Gunman kills seven before committing suicide in the US

A man believed to have shot dead seven people in Michigan killed himself today during a stand-off with police.

Gunman kills seven before committing suicide in the US

A man believed to have shot dead seven people in Michigan killed himself today during a stand-off with police.

Two hostages he was holding were safe, Grand Rapids police chief Kevin Belk said.

Mr Belk said 34-year-old Rodrick Dantzler shot himself inside a Grand Rapids home where he had been holding the hostages.

Dantzler had earlier released a 53-year-old woman. Two other hostages had remained in the home.

A manhunt for Dantzler began after four people were found dead in one Grand Rapids home and three were found in another. Mr Belk said the dead included two children.

The frantic search included a high-speed chase through central Grand Rapids during which Mr Belk says the suspect shot two other people. They did not suffer life-threatening injuries.

The names of the gunman's victims were not immediately released.

“We believe there were prior relationships with at least one person at each location, so we think there were some difficulties there,” Mr Belk said.

Records show Dantzler was released from state prison in 2005 after serving time for assault less than murder.

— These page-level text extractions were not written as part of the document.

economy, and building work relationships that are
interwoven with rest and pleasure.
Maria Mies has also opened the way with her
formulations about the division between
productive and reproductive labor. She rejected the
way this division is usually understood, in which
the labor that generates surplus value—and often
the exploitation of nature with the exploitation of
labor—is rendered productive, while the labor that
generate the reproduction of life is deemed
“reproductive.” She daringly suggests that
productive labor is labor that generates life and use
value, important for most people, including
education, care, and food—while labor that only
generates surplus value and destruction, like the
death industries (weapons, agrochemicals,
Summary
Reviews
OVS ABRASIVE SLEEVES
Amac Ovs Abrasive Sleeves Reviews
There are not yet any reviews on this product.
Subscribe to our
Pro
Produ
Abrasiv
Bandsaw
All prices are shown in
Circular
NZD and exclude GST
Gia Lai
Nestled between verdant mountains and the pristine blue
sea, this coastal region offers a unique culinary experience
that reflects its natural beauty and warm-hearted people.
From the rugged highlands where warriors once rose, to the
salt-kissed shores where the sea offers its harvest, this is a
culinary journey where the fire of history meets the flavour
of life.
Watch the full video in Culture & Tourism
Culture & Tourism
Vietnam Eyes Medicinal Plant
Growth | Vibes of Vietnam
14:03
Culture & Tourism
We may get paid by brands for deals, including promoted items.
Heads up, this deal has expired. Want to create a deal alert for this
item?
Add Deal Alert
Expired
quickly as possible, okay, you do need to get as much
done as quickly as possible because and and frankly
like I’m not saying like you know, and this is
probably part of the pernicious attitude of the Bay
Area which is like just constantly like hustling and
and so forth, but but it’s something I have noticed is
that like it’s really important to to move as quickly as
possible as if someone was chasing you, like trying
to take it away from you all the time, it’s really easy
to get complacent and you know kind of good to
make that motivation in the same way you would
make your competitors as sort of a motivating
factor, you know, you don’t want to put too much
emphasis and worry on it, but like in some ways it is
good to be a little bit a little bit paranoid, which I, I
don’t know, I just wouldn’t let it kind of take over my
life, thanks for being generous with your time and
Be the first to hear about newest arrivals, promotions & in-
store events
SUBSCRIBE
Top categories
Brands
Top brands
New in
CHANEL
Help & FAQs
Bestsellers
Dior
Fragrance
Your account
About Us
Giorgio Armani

A spokesman for the prison system said he had not been under state supervision since then.

At one point during the police chase, the suspect crossed a wide grassy central reservation on the interstate and drove the wrong way down the highway while more than a dozen police cars pursued him.

Mr Belk said he crashed the vehicle while driving down an embankment into a wooded area of the highway, which remained closed hours later.

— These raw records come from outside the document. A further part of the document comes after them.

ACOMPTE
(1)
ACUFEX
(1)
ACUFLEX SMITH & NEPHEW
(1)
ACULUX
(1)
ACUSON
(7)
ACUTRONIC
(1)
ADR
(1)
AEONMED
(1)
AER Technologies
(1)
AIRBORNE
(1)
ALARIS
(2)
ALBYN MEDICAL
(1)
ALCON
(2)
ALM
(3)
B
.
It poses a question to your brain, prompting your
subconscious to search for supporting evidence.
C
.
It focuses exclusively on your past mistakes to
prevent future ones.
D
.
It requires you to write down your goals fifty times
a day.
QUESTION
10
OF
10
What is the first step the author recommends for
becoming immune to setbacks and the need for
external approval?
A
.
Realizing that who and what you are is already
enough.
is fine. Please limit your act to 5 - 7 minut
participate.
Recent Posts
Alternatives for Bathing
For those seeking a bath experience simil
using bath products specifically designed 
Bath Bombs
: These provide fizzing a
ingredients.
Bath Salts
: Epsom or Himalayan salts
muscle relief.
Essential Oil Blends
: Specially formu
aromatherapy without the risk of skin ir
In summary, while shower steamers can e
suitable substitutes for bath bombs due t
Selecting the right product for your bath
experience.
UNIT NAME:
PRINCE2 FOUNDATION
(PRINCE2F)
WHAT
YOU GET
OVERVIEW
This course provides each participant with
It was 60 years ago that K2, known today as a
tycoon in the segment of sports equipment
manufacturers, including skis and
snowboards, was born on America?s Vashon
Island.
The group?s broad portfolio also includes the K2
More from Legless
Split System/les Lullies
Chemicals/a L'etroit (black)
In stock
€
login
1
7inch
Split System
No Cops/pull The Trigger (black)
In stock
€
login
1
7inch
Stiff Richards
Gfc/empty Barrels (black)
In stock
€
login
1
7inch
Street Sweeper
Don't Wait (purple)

Two other people were shot when the suspect fired at police during the chase. One man was wounded in what Mr Belk described as a “road rage” attack after the suspect fired through the rear window of the vehicle. A woman was hit in the arm in a separate shooting.

Carrie Colacchio said she was driving in the area when “I looked in my rear-view mirror and see this big white SUV coming up behind me”.

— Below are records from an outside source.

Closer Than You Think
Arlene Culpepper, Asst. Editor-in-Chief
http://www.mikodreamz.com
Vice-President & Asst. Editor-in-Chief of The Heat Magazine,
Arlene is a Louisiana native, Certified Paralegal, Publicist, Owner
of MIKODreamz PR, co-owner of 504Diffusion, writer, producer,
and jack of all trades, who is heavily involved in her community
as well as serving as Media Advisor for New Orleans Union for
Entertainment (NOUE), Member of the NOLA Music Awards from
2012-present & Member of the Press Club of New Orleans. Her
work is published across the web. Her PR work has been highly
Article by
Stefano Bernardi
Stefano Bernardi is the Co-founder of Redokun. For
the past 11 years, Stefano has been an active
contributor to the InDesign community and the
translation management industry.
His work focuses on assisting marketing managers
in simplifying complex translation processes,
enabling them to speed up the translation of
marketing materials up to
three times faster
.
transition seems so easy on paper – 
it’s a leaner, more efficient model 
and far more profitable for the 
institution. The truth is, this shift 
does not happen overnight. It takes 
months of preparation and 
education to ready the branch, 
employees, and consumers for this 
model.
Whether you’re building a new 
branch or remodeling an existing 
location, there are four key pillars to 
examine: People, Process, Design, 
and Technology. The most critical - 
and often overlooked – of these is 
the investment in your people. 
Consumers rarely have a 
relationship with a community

“The only way to get out of it was to push the gas pedal,” she said. But she could not turn off the road, slow down or go any other way and reached about 85mph.

“I almost got smacked,” she said. “I had to go up on the kerb.”

Sandra Powney, who lives opposite one of the homes where the shootings happened, said she had seen Dantzler at the ranch house, where a couple has lived for more than 20 years with two adult daughters.

Ms Powney said she had been at home all day and did not realise anyone had been killed until police arrived at the cul-de-sac.

“For a while we couldn’t come outside,” she said. “They didn’t know if there was someone still inside the house.”

Neighbours said police congregated at Dantzler’s home a few miles away after the shootings.

Sonia Bergers said Dantzler lived with a woman she assumed was his wife and their daughter, a girl who appeared to be about 10.

Mary Lahuis and her husband had just returned home after having coffee at a nearby fast-food restaurant when police began running down their street with guns, yelling at people to get in their homes.

Of Dantzler, she said: “You would see him going up and down the street. And you’d hear him going up and down the street.”

Outside the two-storey, wood-sided home where the three people were killed, neighbours stood in groups, quietly talking as investigators scoured the house.

As officers left, people disappeared indoors and a single police car remained.

The only indication of anything unusual was three bouquets of flowers on the porch steps.